### STORED ROWS
__________________________________________________

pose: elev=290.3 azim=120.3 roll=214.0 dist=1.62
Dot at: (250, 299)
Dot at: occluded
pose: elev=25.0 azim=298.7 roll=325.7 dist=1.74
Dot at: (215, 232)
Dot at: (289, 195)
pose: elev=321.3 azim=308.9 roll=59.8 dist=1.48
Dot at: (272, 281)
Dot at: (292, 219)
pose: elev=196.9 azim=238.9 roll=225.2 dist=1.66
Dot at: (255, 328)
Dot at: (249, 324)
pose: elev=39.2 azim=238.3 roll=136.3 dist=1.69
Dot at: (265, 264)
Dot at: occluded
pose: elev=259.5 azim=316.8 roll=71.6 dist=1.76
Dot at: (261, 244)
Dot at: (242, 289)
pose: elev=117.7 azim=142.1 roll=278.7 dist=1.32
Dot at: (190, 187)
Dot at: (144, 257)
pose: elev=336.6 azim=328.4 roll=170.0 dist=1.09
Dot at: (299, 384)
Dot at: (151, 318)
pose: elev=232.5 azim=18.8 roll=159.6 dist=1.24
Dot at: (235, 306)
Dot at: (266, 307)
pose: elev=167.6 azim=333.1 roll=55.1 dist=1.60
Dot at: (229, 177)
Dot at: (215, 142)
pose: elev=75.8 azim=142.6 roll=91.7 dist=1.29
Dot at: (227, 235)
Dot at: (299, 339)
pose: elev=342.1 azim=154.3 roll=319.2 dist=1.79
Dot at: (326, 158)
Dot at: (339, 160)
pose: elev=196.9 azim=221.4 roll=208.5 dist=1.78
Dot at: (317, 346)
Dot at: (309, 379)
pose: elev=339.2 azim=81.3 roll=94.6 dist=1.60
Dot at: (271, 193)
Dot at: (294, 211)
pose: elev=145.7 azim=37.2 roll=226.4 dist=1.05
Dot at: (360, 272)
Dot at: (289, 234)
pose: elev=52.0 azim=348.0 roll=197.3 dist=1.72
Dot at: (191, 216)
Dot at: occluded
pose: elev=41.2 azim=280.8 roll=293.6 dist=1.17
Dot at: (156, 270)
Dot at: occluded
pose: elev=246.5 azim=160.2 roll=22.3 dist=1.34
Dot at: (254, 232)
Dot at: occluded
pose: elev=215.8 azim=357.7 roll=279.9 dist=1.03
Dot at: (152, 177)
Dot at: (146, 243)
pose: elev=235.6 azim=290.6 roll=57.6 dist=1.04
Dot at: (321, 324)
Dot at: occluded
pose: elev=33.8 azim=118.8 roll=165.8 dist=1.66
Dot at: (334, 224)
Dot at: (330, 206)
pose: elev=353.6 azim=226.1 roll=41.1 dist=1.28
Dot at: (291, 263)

__________________________________________________

### DIRECTIONS FOR THIS TASK
Copy every line of the items above word for word, without changing anything.

### EXERCISE SOLUTION
pose: elev=290.3 azim=120.3 roll=214.0 dist=1.62
Dot at: (250, 299)
Dot at: occluded
pose: elev=25.0 azim=298.7 roll=325.7 dist=1.74
Dot at: (215, 232)
Dot at: (289, 195)
pose: elev=321.3 azim=308.9 roll=59.8 dist=1.48
Dot at: (272, 281)
Dot at: (292, 219)
pose: elev=196.9 azim=238.9 roll=225.2 dist=1.66
Dot at: (255, 328)
Dot at: (249, 324)
pose: elev=39.2 azim=238.3 roll=136.3 dist=1.69
Dot at: (265, 264)
Dot at: occluded
pose: elev=259.5 azim=316.8 roll=71.6 dist=1.76
Dot at: (261, 244)
Dot at: (242, 289)
pose: elev=117.7 azim=142.1 roll=278.7 dist=1.32
Dot at: (190, 187)
Dot at: (144, 257)
pose: elev=336.6 azim=328.4 roll=170.0 dist=1.09
Dot at: (299, 384)
Dot at: (151, 318)
pose: elev=232.5 azim=18.8 roll=159.6 dist=1.24
Dot at: (235, 306)
Dot at: (266, 307)
pose: elev=167.6 azim=333.1 roll=55.1 dist=1.60
Dot at: (229, 177)
Dot at: (215, 142)
pose: elev=75.8 azim=142.6 roll=91.7 dist=1.29
Dot at: (227, 235)
Dot at: (299, 339)
pose: elev=342.1 azim=154.3 roll=319.2 dist=1.79
Dot at: (326, 158)
Dot at: (339, 160)
pose: elev=196.9 azim=221.4 roll=208.5 dist=1.78
Dot at: (317, 346)
Dot at: (309, 379)
pose: elev=339.2 azim=81.3 roll=94.6 dist=1.60
Dot at: (271, 193)
Dot at: (294, 211)
pose: elev=145.7 azim=37.2 roll=226.4 dist=1.05
Dot at: (360, 272)
Dot at: (289, 234)
pose: elev=52.0 azim=348.0 roll=197.3 dist=1.72
Dot at: (191, 216)
Dot at: occluded
pose: elev=41.2 azim=280.8 roll=293.6 dist=1.17
Dot at: (156, 270)
Dot at: occluded
pose: elev=246.5 azim=160.2 roll=22.3 dist=1.34
Dot at: (254, 232)
Dot at: occluded
pose: elev=215.8 azim=357.7 roll=279.9 dist=1.03
Dot at: (152, 177)
Dot at: (146, 243)
pose: elev=235.6 azim=290.6 roll=57.6 dist=1.04
Dot at: (321, 324)
Dot at: occluded
pose: elev=33.8 azim=118.8 roll=165.8 dist=1.66
Dot at: (334, 224)
Dot at: (330, 206)
pose: elev=353.6 azim=226.1 roll=41.1 dist=1.28
Dot at: (291, 263)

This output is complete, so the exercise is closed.